Da die Anreise mit öffentlichen Verkehrsmitteln aufgrund noch vielerorts fehlender Barrierefreiheit oder häufig kaputter Fahrstühle schwierig sei, musste sie sich im Bewerbungsprozess auf Apotheken beschränken, die sie mit ihrem Rollstuhl erreichen konnte. Neun Bewerbungen habe sie insgesamt abgeschickt oder persönlich in Apotheken vorbeigebracht. „Ich wurde zwar zu einem Vorstellungsgespräch eingeladen“, berichtet sie. Nach einer Woche sei aber die Absage gekommen. „Ich habe das Gefühl, die Inhaber wollen sofort jemanden haben, der alles allein erledigen kann“, spekuliert Naddaf.

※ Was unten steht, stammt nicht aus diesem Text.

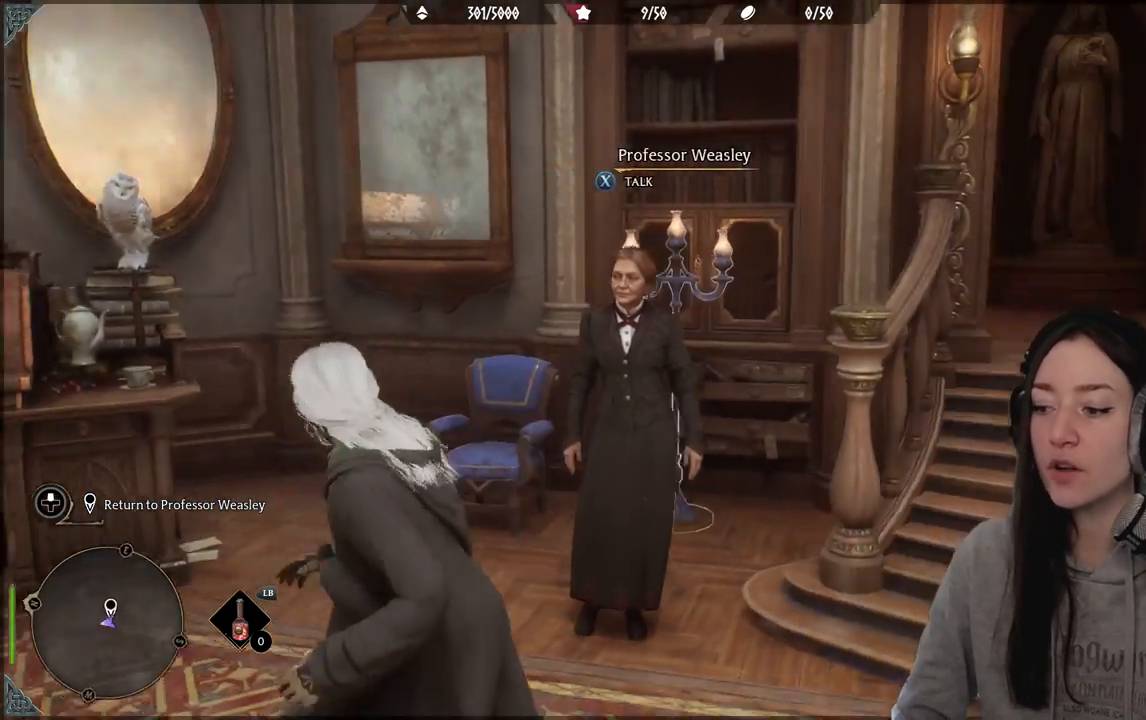
{"buttons": [], "left_stick": "down-right", "right_stick": "left", "events": [[100, "right_stick", "center"], [467, "left_stick", "down-right"], [483, "right_stick", "left"]]}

Seit einigen Wochen darf die Pharmazeutin in den Apothekenalltag reinschnuppern. Doch ein vollwertiger Praktikumsplatz sei das nicht. Sie dürfe nur wenige Stunden an drei Tagen in der Woche in die Apotheke kommen. Unbezahlt. „Sie erklären mir wirklich sehr viel. Ich höre zu und bin dabei. Beraten lässt man mich aber nicht, auch nicht unter Aufsicht“, bedauert sie. Dennoch hofft sie, die Inhaberin mit der Zeit von ihrer Kompetenz überzeugen zu können und schon bald Kunden zu beraten. Dass nur wenige Stunden am Tag drin sind, ist dem Umstand geschuldet, das Naddaf auf eine behindertengerechte Toilette angewiesen ist, über die die Apotheke allerdings nicht verfügt. „Das ist ein wirklich großes Problem“, berichtet sie. „Sogar an den sehr heißen Tagen in diesem Sommer habe ich mir das Trinken verkniffen, damit ich diese Zeit und den Weg nach Hause ohne Toilettengang überstehe.“
Die syrische Pharmazeutin macht sich große Sorgen, dass ihre Berufserlaubnis abläuft, bevor sie ausreichend Erfahrung sammeln konnte. „Ich habe viele Monate mit der Suche nach einem richtigen Praktikumsplatz verbracht“, sagt sie. Sie hätte nicht gedacht, dass es so schwierig sein würde. „Ich möchte doch nur in meinem Beruf arbeiten und für mich selbst sorgen können.“ Sogar auf die Bezahlung des Praktikums, wie sie eigentlich üblich sei, verzichte sie, um in „das System“ zu kommen. Doch sie fühle sich ziemlich verloren, wie sie zugibt. „Mir ist bewusst, dass die Chance, später in einer Apotheke zu arbeiten, verschwindend gering ist“, weiß sie. Allerdings gebe es für Pharmazeuten auch außerhalb der Apotheke viele Möglichkeiten, ihren Beruf auszuüben. Dazu müsse sie allerdings die Kenntnisprüfung bestehen.